Write out every entry below word for word, and leave the pictures out.

Material for this exercise
* * *

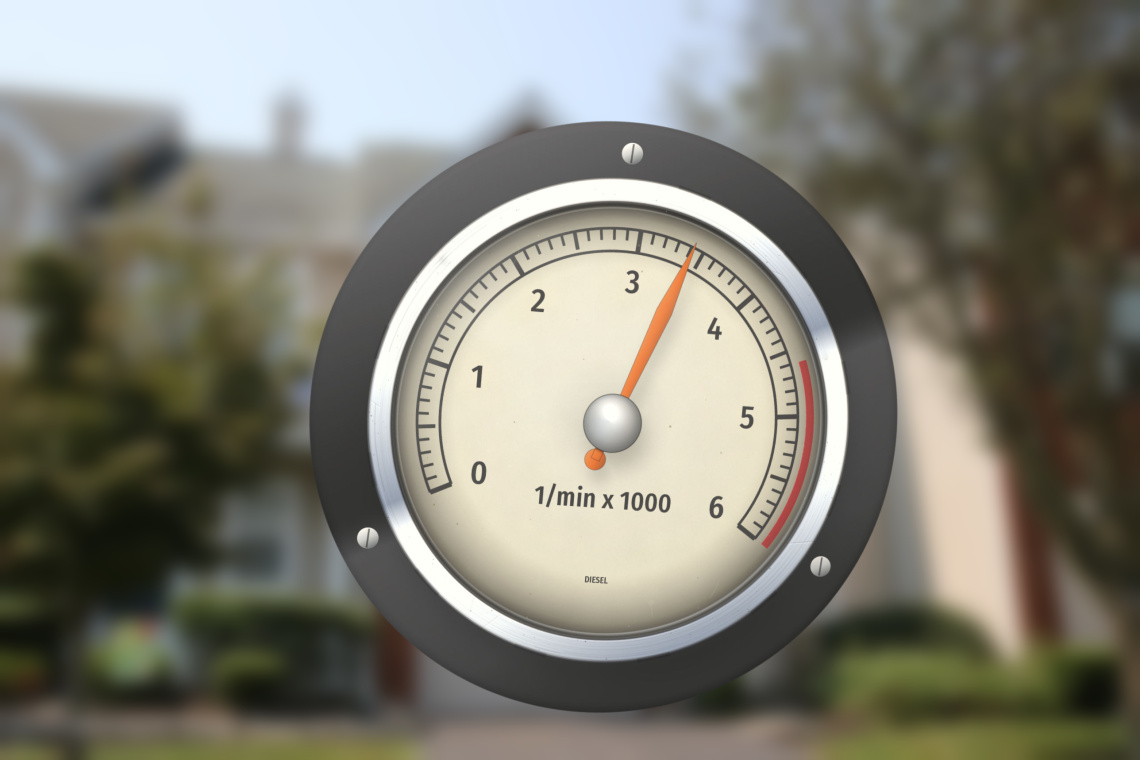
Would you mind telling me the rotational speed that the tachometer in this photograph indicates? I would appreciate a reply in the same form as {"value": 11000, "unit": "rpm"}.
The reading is {"value": 3400, "unit": "rpm"}
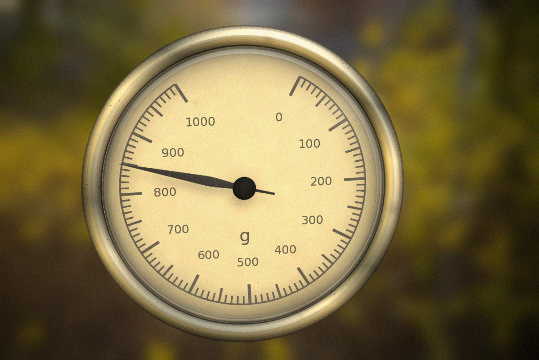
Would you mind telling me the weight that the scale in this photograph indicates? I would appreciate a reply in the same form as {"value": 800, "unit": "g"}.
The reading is {"value": 850, "unit": "g"}
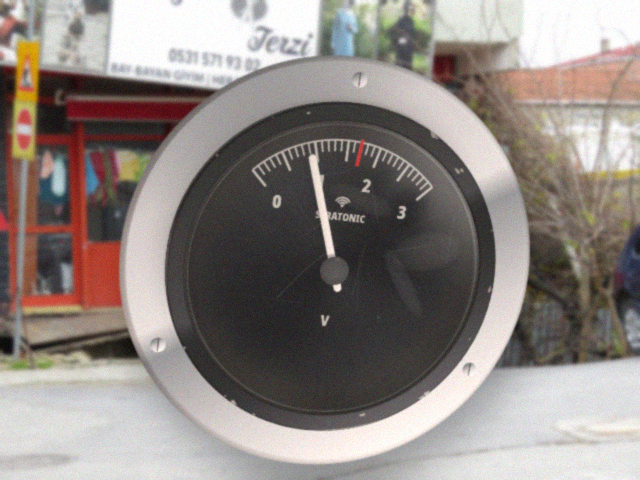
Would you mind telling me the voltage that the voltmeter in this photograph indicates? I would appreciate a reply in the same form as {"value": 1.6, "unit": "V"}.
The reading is {"value": 0.9, "unit": "V"}
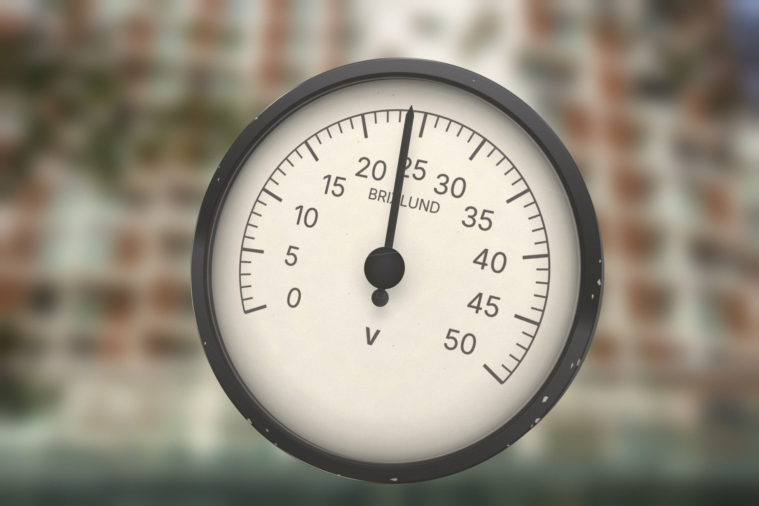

* * *

Answer for this exercise
Would you mind telling me the rotational speed that the tachometer in this photograph indicates? I would appreciate a reply in the same form as {"value": 11000, "unit": "rpm"}.
The reading is {"value": 3400, "unit": "rpm"}
Would you mind telling me the weight that the scale in this photograph indicates? I would appreciate a reply in the same form as {"value": 800, "unit": "g"}.
The reading is {"value": 850, "unit": "g"}
Would you mind telling me the voltage that the voltmeter in this photograph indicates? I would appreciate a reply in the same form as {"value": 1.6, "unit": "V"}.
The reading is {"value": 0.9, "unit": "V"}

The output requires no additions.